#### LISTED ENTRIES ####

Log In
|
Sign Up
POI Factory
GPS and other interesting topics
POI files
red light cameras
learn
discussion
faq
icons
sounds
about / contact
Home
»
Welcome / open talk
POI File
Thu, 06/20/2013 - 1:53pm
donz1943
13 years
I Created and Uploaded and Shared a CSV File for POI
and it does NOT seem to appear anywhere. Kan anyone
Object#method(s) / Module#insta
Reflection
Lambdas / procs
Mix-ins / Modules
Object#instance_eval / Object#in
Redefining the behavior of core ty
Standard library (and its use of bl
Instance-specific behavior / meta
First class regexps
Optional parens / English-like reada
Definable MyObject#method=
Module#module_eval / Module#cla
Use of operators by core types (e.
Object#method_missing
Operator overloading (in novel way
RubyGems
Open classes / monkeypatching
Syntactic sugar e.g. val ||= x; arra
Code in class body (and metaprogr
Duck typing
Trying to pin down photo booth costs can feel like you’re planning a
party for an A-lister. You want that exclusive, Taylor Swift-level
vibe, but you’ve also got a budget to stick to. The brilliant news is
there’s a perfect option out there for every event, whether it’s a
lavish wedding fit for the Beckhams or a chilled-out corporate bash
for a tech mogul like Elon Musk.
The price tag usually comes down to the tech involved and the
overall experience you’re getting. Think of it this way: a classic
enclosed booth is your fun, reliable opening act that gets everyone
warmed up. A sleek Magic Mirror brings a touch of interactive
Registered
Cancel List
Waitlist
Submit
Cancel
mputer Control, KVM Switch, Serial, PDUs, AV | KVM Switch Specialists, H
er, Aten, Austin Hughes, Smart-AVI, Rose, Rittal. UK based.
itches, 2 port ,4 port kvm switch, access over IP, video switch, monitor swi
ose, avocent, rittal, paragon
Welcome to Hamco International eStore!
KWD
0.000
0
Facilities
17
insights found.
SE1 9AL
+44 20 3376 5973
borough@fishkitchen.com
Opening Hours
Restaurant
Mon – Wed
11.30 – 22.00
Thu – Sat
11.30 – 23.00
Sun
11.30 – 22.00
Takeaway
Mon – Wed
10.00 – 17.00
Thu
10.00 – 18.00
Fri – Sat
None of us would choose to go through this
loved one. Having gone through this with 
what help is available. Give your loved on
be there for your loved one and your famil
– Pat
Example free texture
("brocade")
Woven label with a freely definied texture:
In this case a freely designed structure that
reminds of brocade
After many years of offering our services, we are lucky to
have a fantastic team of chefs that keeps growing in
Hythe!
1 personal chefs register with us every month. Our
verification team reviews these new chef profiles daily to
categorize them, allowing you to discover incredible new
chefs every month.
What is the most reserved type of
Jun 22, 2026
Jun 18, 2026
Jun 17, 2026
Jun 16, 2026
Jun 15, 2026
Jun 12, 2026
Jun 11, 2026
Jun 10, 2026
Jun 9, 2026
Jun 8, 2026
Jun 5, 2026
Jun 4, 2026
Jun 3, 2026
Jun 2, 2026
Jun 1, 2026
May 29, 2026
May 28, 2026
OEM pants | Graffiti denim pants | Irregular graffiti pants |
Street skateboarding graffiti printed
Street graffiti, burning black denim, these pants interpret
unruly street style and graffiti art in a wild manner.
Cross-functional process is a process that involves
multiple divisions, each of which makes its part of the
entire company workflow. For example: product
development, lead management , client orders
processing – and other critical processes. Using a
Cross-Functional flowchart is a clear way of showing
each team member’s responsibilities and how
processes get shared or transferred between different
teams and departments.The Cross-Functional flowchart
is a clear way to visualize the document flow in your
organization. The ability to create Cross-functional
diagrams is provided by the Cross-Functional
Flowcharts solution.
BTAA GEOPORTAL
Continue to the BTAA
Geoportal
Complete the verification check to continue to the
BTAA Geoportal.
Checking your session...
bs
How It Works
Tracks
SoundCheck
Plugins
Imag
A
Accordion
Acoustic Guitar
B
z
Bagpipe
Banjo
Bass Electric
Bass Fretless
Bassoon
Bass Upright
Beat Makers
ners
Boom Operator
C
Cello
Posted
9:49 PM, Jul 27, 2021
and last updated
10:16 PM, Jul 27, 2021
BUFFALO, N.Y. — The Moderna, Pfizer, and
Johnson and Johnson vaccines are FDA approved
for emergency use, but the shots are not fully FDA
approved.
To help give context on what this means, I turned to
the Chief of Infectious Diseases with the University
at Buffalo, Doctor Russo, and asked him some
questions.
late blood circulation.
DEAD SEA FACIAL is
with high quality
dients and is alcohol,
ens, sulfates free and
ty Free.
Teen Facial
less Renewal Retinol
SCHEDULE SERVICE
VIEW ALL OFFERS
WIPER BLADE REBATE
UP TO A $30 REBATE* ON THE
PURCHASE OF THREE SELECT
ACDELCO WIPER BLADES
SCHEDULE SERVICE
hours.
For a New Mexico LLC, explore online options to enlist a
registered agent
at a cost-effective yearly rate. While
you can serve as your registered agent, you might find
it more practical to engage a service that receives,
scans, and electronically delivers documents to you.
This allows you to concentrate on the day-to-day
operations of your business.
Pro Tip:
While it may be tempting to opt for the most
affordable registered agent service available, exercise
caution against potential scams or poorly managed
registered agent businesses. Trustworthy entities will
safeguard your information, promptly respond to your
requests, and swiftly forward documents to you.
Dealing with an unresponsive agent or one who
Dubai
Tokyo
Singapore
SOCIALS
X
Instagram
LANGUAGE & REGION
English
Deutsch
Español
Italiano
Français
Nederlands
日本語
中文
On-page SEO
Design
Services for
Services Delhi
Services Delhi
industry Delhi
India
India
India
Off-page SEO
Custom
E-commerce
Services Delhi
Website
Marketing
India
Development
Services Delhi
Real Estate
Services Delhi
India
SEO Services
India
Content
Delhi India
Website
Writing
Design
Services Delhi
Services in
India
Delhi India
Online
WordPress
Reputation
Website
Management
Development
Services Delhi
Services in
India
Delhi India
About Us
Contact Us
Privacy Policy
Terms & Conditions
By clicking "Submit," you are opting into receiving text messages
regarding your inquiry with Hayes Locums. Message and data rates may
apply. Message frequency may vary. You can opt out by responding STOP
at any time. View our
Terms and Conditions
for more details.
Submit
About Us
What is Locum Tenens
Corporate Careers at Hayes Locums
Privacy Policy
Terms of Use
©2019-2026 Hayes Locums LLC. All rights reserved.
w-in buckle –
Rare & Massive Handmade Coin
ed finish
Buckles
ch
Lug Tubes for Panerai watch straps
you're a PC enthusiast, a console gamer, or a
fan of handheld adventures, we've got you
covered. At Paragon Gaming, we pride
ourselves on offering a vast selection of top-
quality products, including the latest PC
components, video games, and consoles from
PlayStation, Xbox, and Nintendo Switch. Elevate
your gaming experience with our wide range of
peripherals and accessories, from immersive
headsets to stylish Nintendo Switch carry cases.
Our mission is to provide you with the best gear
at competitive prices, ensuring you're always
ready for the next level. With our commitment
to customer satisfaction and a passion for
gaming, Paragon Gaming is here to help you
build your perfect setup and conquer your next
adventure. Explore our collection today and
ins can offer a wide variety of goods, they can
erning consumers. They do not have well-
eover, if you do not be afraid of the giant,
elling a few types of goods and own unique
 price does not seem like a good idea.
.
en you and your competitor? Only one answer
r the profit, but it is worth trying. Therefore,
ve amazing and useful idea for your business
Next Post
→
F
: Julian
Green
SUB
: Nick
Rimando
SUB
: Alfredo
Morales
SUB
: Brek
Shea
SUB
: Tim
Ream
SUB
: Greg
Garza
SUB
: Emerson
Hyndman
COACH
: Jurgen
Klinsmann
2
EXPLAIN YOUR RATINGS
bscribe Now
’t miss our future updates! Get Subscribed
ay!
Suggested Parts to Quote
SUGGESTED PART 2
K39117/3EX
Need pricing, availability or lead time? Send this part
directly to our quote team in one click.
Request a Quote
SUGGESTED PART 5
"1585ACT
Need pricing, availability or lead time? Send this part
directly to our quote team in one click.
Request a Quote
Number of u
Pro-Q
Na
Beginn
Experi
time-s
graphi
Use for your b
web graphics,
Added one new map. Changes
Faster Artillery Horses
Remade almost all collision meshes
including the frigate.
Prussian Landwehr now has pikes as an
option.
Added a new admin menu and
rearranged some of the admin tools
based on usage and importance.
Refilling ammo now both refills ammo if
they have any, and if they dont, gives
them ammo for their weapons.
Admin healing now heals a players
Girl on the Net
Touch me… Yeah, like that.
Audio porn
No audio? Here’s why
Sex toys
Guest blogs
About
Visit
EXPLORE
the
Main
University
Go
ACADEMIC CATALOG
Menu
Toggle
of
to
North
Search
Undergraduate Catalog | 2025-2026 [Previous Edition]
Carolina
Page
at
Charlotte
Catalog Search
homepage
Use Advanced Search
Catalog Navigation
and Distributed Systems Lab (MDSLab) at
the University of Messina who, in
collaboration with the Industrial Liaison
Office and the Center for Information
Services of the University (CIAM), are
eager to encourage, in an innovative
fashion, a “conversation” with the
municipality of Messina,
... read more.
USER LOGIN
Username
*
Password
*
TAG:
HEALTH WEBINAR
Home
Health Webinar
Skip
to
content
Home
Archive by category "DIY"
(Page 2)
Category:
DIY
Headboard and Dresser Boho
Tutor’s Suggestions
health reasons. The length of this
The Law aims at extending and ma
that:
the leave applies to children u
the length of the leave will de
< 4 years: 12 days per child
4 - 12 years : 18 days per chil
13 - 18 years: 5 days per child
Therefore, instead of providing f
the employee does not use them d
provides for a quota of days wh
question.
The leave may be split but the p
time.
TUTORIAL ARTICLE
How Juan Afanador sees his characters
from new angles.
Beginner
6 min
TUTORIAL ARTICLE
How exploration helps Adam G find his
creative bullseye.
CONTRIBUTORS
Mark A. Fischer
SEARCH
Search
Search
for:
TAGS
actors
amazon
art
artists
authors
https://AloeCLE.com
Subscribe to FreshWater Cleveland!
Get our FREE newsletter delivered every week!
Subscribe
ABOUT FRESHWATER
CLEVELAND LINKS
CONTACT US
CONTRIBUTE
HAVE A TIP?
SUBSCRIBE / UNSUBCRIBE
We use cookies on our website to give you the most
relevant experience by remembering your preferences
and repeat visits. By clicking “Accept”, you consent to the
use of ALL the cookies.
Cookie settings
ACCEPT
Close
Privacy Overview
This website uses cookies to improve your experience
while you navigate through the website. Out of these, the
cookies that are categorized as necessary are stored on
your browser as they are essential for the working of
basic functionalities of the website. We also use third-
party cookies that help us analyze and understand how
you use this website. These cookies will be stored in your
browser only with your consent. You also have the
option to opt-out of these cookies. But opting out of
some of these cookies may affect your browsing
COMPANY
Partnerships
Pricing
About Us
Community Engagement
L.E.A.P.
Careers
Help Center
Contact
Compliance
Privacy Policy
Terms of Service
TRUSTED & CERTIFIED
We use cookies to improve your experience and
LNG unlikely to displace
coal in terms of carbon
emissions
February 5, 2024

####

WHAT IS EXPECTED - What lines of the material contain "years"? Show them.

TASK RESPONSE -
13 years
After many years of offering our services, we are lucky to
< 4 years: 12 days per child
4 - 12 years : 18 days per chil
13 - 18 years: 5 days per child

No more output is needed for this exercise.